L’accord, Henri Raynal (par Jean-Paul Gavard Perret)
L’accord, Henri Raynal, 160 pages, 20 €
Edition: Fata Morgana
Les transversalités
Chez Raynal, le plaisir éclate dans des lâcher-prise et des épuisements paradoxaux là où se troque un éventuel « je t’aime » pour les mains du matin. Et ce, dans les marottes érotico-mystiques chères aux récits de l’auteur ; celui-ci, comme auparavant, et chez le même éditeur : Aux pieds d’Omphale, et Dans le secret. Dans ce texte, l’auteur nous plonge dans une abbaye de Thélème d’un nouveau genre. Aux moines font place des hommes probablement plus délinquants mais tels « offrants » phalliques acceptent avec joie le gouvernement des femmes.

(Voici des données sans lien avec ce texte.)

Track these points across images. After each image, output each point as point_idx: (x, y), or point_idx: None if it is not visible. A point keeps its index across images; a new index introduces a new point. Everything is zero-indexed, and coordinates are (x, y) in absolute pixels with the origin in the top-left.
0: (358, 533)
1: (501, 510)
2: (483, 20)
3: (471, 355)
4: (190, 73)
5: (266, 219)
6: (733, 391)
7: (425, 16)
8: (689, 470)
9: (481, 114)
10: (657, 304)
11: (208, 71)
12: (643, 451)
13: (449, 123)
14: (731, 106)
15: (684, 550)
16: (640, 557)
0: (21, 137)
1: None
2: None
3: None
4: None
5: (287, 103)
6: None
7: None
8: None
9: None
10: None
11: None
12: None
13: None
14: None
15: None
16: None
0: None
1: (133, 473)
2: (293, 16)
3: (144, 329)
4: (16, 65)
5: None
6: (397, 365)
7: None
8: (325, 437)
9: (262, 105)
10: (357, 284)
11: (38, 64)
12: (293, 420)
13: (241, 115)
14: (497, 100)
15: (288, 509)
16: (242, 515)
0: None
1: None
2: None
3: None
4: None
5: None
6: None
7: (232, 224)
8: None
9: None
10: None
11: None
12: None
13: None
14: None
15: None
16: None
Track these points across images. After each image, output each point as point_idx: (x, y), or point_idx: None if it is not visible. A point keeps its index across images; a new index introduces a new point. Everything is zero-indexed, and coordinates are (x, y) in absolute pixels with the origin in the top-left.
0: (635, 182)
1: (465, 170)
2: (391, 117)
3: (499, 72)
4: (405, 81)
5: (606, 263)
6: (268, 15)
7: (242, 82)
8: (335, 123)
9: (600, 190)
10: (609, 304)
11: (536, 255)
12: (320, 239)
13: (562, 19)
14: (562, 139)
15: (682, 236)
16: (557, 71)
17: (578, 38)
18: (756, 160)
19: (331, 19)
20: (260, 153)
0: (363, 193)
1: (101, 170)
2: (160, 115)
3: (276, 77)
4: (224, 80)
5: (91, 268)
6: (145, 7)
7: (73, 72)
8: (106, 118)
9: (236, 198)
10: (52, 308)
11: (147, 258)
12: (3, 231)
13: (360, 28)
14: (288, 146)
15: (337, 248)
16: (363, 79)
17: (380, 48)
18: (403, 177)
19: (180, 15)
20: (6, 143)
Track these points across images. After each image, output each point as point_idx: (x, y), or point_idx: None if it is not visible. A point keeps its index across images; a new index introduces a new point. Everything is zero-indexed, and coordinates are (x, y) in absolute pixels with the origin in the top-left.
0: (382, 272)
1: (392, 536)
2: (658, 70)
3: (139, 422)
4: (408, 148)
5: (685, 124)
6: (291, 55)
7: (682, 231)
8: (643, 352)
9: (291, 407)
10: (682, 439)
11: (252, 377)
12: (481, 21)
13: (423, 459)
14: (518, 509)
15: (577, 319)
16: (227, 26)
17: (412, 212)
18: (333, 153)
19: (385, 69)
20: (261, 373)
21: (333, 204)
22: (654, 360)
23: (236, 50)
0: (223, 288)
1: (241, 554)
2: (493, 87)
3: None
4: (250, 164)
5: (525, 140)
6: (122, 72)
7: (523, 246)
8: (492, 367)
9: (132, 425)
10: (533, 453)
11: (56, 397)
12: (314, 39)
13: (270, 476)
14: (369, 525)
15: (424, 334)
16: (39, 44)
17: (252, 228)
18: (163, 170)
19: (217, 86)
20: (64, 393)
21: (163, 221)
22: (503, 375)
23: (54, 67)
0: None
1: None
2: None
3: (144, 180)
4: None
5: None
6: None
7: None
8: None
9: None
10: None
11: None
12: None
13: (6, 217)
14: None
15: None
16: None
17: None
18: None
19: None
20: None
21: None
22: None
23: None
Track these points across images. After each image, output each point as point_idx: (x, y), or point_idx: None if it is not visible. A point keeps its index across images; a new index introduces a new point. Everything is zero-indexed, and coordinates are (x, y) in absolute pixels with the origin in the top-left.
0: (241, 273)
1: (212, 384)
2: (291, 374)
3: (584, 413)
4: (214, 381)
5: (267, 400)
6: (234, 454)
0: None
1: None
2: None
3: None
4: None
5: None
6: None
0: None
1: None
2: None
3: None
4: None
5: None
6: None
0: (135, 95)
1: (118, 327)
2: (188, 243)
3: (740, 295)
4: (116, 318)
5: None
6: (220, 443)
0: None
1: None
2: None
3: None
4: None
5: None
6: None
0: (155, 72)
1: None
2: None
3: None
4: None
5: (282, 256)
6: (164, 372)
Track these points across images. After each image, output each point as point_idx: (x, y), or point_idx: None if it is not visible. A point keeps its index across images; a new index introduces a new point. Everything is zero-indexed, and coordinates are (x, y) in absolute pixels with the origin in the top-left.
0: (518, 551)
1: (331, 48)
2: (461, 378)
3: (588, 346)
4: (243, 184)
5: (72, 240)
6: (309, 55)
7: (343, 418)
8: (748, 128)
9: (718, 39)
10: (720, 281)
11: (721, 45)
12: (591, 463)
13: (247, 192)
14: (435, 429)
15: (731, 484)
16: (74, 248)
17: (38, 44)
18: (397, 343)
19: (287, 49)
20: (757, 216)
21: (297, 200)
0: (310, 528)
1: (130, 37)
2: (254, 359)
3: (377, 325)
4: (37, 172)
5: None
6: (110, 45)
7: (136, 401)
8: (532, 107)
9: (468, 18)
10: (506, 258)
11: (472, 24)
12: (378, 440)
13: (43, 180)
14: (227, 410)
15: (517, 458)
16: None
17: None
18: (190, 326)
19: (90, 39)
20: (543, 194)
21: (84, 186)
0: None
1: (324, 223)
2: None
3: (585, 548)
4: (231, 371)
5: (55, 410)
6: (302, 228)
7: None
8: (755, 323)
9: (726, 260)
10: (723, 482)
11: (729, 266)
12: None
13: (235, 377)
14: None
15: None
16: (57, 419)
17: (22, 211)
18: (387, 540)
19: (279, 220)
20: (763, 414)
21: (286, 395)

Existent en conséquence bien des renversements de valeurs. La mise à nu de l’âme passe par des détours en un tel contexte et système. En ce qui devient un conte initiatique et un traité de philosophie mystique, la soif des douceurs de certains « fruits » dessine de nouvelles pistes au moment où le plaisir change de gouvernail et de gouvernance, et d’une certaine façon se réoriente et se démilitarise dans de nouvelles oppositions réformistes.
La conque reste le lit d’un certain absolu. Elle mobilise, établit bien des liens. Et si les cheveux des dames dans leurs jeux ne dansent pas forcément en de paradoxales parades, processions et bacchanales jaillissent des banquets de silènes où les cœurs – mais ils ne sont pas les seuls – se mettent à bourgeonner en faisant abstraction de certains blocages.
Nous nous retrouvons dans un monde presque parallèle comme il en existe dans Eyes Wide Shut de Kubrick, dans les images d’un Paul Delvaux ou chez un Pierre Klossowski, mais où les données seraient soudain inversées. Des inconnues cachées répondent sommairement – car presque silencieuses – au narrateur. Par « piété », il devient le dindon d’une farce au moment où il voudrait savonner certains monts de Vénus. Certes, il feint une firme d’ascétisme. Mais il ne faut pas se laisser prendre : dans le froissement des robes d’abbesses, le narrateur un rien masochiste glisse vers elles pour qu’elles le libèrent de ses entraves psychiques là où rien n’est essentialisé : les sens gardent la part belle dans la duplicité de certains labyrinthes.
Ce dont le narrateur rêve – entre autres, en âme – n’a rien de sécuritaire. Ses vœux le portent vers les murmurantes qui, à peu près toutes d’accord et radicales dans une forme particulière de « militantisme », savent diriger leur jeu là où le vieillir reprend du mouvement et de l’activité – et ce, pas seulement par association d’idées. Le tout entre verticalité, horizontalité et transversalité.
Jean-Paul Gavard-Perret
Henri Raynal, né en 1929, est écrivain, poète et critique d’art. Il est membre de la Revue du Mauss à laquelle il participe. En 2017, s’est tenu sur lui à l’abbaye d’Ardenne IMEC un colloque international sous la direction de Marie-Hélène Boblet et Belinda Cannone. Ses archives ont été confiées en 2009 à l’Institut Mémoires de l’édition contemporaine et sont constituées de nombreuses notes se rapportant par exemple au thème de « l’apparure » très cher à Henri Raynal.